Lee Buchheit, a partner specialising in sovereign debt law with New York’s Cleary Gottlieb, recently commented: “The worst case scenario here is one in which the bail-out money is exhausted in an effort to “brass it out” . . . only to find that a debt rescheduling cannot be avoided. [Then] those resources might have been used in some creative way to facilitate the debt restructuring. . . or to backstop the local deposit insurance scheme or recapitalise local banks. A sovereign debt restructuring with no fresh money behind it is both a harder and an uglier thing to complete.”
While the Greeks are, in the words of one distressed debt investor, “very hush hush about it”, they see well beyond the hoped for post-bail-out bounce. A debt restructuring will happen well before the supposed end date of the bail-out facility. The inevitable popular and editorial outrage from the north might help sell the sullen Greek polis on the austerity plan.
That plan is partly about providing some capital to cover the operating losses to break-even, to use a corporate analogy, but it is also about channelling some capital back to the current lenders, and, hopefully, reducing the European Central Bank’s current open-ended transfer payments, sorry, I meant repo facility for Greek government bonds.

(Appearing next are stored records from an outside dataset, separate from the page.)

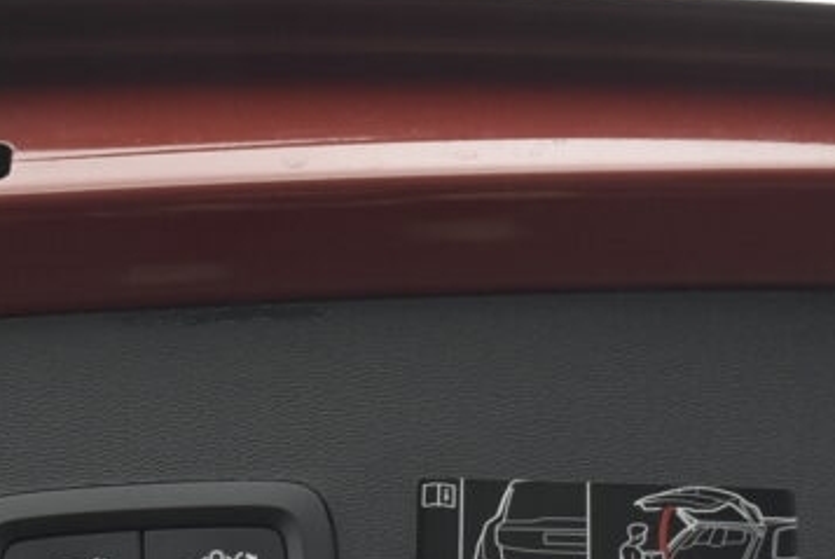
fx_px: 1997
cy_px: 526
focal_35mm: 86
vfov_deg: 15.7
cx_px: 290
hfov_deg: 23.5
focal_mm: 20
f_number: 3.8
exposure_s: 1/125
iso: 1600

One of the rescheduling structures discussed before is the “par bond”. These are bonds with below market interest rates and long maturities that have face values notionally equal to those of the old bonds for which they are exchanged. Of course in net present value they are worth much less, but for regulatory or accounting purposes they could, with an official nod, be considered money good when put in a held-to-maturity basket.
A Greek restructuring done soon-ish would not, in itself, require such fictions to preserve the apparent solvency of the European banking system. An exchange offer that did include them might, however, be used as a precedent for future, larger, euro area distressed government deals. Having that in place would give the currently panicked eurocrats a script they could use again in the grim years to come.